**The task:** Rewrite the lines starting at the one containing "MANAGEMENT C PROJECT" and ending at the one containing "## Strengths", replacing every "Implemented" with "Completed" and keeping everything else unchanged.

┌─ Dataset entries

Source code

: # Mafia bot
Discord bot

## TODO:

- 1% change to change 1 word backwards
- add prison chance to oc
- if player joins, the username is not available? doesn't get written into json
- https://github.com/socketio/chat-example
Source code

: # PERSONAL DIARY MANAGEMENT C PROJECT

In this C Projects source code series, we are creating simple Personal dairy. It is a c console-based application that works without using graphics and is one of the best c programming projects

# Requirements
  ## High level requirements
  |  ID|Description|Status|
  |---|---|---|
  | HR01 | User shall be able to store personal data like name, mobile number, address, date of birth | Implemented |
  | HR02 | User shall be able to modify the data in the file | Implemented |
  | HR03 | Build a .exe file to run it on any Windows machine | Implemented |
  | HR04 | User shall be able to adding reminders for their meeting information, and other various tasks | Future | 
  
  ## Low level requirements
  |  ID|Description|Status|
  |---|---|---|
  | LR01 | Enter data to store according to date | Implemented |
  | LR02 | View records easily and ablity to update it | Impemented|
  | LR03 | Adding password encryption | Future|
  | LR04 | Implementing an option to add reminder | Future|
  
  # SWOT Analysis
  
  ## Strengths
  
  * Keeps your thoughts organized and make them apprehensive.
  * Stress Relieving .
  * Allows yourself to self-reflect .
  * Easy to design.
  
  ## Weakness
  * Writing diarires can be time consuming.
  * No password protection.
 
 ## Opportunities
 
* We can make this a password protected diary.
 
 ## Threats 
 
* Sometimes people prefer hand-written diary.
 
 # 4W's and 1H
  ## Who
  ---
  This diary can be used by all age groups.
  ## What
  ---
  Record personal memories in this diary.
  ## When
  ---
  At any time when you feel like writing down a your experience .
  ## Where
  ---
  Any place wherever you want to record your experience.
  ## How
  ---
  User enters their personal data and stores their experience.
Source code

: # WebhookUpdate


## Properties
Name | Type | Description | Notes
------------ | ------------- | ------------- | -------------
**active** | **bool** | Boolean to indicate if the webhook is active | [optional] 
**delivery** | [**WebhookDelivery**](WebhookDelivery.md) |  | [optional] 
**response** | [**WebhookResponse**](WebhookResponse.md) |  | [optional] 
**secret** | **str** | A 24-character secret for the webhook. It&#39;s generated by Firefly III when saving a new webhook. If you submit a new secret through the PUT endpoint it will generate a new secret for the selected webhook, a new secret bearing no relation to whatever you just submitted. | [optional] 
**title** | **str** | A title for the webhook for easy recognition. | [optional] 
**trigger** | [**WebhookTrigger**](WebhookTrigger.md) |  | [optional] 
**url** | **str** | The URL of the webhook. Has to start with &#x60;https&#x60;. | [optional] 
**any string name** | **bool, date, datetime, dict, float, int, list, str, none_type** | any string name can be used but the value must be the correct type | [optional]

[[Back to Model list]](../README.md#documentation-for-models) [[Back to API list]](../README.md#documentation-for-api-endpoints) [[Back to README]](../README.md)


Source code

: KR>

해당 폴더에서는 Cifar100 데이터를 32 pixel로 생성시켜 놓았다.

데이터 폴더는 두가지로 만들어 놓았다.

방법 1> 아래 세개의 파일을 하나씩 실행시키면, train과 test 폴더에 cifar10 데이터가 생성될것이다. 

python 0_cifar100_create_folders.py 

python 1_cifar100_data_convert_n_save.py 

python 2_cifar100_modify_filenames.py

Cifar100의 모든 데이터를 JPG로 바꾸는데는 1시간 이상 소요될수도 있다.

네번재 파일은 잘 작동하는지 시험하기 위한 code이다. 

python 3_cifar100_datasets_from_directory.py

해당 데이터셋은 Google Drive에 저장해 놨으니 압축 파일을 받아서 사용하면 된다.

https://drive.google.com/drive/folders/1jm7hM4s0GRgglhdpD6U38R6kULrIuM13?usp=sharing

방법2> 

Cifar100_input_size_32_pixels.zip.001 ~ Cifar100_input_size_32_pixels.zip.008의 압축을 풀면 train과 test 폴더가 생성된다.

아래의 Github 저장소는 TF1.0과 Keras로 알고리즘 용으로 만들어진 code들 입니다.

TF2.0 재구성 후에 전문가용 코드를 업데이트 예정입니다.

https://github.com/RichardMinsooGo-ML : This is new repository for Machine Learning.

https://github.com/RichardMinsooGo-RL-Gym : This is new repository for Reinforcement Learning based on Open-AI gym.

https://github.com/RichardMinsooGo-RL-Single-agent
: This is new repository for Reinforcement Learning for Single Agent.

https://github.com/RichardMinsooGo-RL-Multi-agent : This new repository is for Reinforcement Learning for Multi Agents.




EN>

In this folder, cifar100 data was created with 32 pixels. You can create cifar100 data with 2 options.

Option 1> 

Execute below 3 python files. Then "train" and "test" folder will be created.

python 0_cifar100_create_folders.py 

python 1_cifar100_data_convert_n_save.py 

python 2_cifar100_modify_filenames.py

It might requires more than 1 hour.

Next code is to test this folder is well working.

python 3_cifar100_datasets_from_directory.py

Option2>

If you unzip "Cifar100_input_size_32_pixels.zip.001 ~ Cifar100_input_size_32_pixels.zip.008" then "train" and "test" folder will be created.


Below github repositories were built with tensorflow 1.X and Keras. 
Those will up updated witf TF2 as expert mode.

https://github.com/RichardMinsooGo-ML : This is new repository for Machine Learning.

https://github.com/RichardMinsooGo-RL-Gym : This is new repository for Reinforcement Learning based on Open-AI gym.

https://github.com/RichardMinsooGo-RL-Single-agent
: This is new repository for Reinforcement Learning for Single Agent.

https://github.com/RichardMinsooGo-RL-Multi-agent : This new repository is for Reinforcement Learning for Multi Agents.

└─

**Solution to this problem:**
: # PERSONAL DIARY MANAGEMENT C PROJECT

In this C Projects source code series, we are creating simple Personal dairy. It is a c console-based application that works without using graphics and is one of the best c programming projects

# Requirements
  ## High level requirements
  |  ID|Description|Status|
  |---|---|---|
  | HR01 | User shall be able to store personal data like name, mobile number, address, date of birth | Completed |
  | HR02 | User shall be able to modify the data in the file | Completed |
  | HR03 | Build a .exe file to run it on any Windows machine | Completed |
  | HR04 | User shall be able to adding reminders for their meeting information, and other various tasks | Future | 
  
  ## Low level requirements
  |  ID|Description|Status|
  |---|---|---|
  | LR01 | Enter data to store according to date | Completed |
  | LR02 | View records easily and ablity to update it | Impemented|
  | LR03 | Adding password encryption | Future|
  | LR04 | Implementing an option to add reminder | Future|
  
  # SWOT Analysis
  
  ## Strengths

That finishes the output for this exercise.